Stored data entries
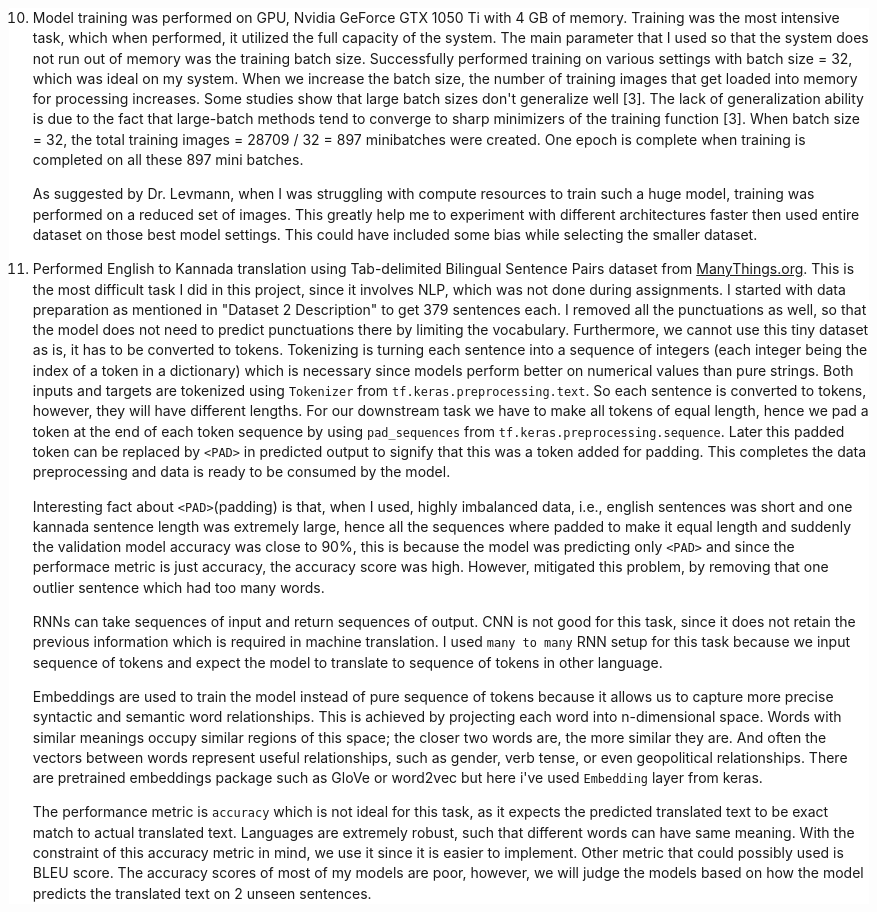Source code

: 
10. Model training was performed on GPU, Nvidia GeForce GTX 1050 Ti with 4 GB of memory. Training was the most intensive task, which when performed, it utilized the full capacity of the system. The main parameter that I used so that the system does not run out of memory was the training batch size. Successfully performed training on various settings with batch size = 32, which was ideal on my system. When we increase the batch size, the number of training images that get loaded into memory for processing increases. Some studies show that large batch sizes don't generalize well [3]. The lack of generalization ability is due to the fact that large-batch methods tend to converge to sharp minimizers of the training function [3]. When batch size = 32, the total training images = 28709 / 32 = 897 minibatches were created. One epoch is complete when training is completed on all these 897 mini batches.

    As suggested by Dr. Levmann, when I was struggling with compute resources to train such a huge model, training was performed on a reduced set of images. This greatly help me to experiment with different architectures faster then used entire dataset on those best model settings. This could have included some bias while selecting the smaller dataset.

11. Performed English to Kannada translation using Tab-delimited Bilingual Sentence Pairs dataset from [ManyThings.org](http://www.manythings.org/anki/). This is the most difficult task I did in this project, since it involves NLP, which was not done during assignments. I started with data preparation as mentioned in "Dataset 2 Description" to get 379 sentences each. I removed all the punctuations as well, so that the model does not need to predict punctuations there by limiting the vocabulary. Furthermore, we cannot use this tiny dataset as is, it has to be converted to tokens. Tokenizing is turning each sentence into a sequence of integers (each integer being the index of a token in a dictionary) which is necessary since models perform better on numerical values than pure strings. Both inputs and targets are tokenized using `Tokenizer` from `tf.keras.preprocessing.text`. So each sentence is converted to tokens, however, they will have different lengths. For our downstream task we have to make all tokens of equal length, hence we pad a token at the end of each token sequence by using `pad_sequences` from `tf.keras.preprocessing.sequence`. Later this padded token can be replaced by `<PAD>` in predicted output to signify that this was a token added for padding. This completes the data preprocessing and data is ready to be consumed by the model.

    Interesting fact about `<PAD>`(padding) is that, when I used, highly imbalanced data, i.e., english sentences was short and one kannada sentence length was extremely large, hence all the sequences where padded to make it equal length and suddenly the validation model accuracy was close to 90%, this is because the model was predicting only `<PAD>` and since the performace metric is just accuracy, the accuracy score was high. However, mitigated this problem, by removing that one outlier sentence which had too many words.

    RNNs can take sequences of input and return sequences of output. CNN is not good for this task, since it does not retain the previous information which is required in machine translation. I used `many to many` RNN setup for this task because we input sequence of tokens and expect the model to translate to sequence of tokens in other language.

    Embeddings are used to train the model instead of pure sequence of tokens because it allows us to capture more precise syntactic and semantic word relationships. This is achieved by projecting each word into n-dimensional space. Words with similar meanings occupy similar regions of this space; the closer two words are, the more similar they are. And often the vectors between words represent useful relationships, such as gender, verb tense, or even geopolitical relationships. There are pretrained embeddings package such as GloVe or word2vec but here i've used `Embedding` layer from keras.

    The performance metric is `accuracy` which is not ideal for this task, as it expects the predicted translated text to be exact match to actual translated text. Languages are extremely robust, such that different words can have same meaning. With the constraint of this accuracy metric in mind, we use it since it is easier to implement. Other metric that could possibly used is BLEU score. The accuracy scores of most of my models are poor, however, we will judge the models based on how the model predicts the translated text on 2 unseen sentences.
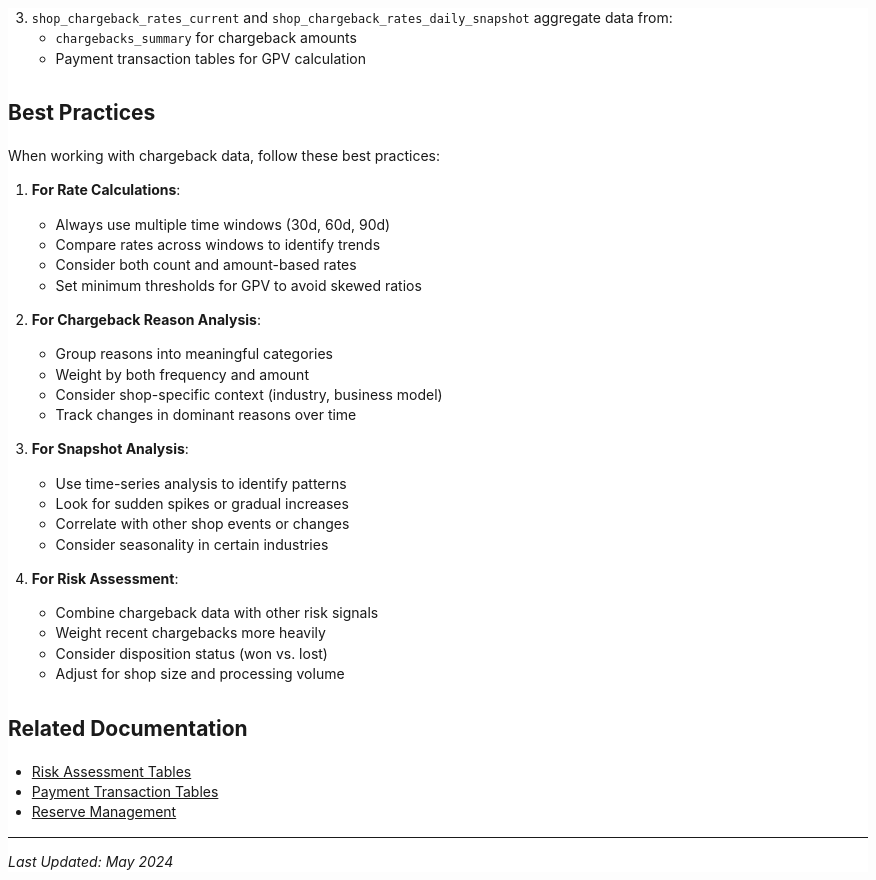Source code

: 3. `shop_chargeback_rates_current` and `shop_chargeback_rates_daily_snapshot` aggregate data from:
   - `chargebacks_summary` for chargeback amounts
   - Payment transaction tables for GPV calculation

## Best Practices

When working with chargeback data, follow these best practices:

1. **For Rate Calculations**:
   - Always use multiple time windows (30d, 60d, 90d)
   - Compare rates across windows to identify trends
   - Consider both count and amount-based rates
   - Set minimum thresholds for GPV to avoid skewed ratios

2. **For Chargeback Reason Analysis**:
   - Group reasons into meaningful categories
   - Weight by both frequency and amount
   - Consider shop-specific context (industry, business model)
   - Track changes in dominant reasons over time

3. **For Snapshot Analysis**:
   - Use time-series analysis to identify patterns
   - Look for sudden spikes or gradual increases
   - Correlate with other shop events or changes
   - Consider seasonality in certain industries

4. **For Risk Assessment**:
   - Combine chargeback data with other risk signals
   - Weight recent chargebacks more heavily
   - Consider disposition status (won vs. lost)
   - Adjust for shop size and processing volume

## Related Documentation

- [Risk Assessment Tables](./Risk_Assessment_Tables.md)
- [Payment Transaction Tables](./Payment_Transaction_Tables.md)
- [Reserve Management](../05_Domain_Knowledge/Reserves.md)

---

*Last Updated: May 2024*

Aim of the task: Whichever lines of the records above hold the word "reasons" should all be copied out.

Exercise result:
   - Group reasons into meaningful categories
   - Track changes in dominant reasons over time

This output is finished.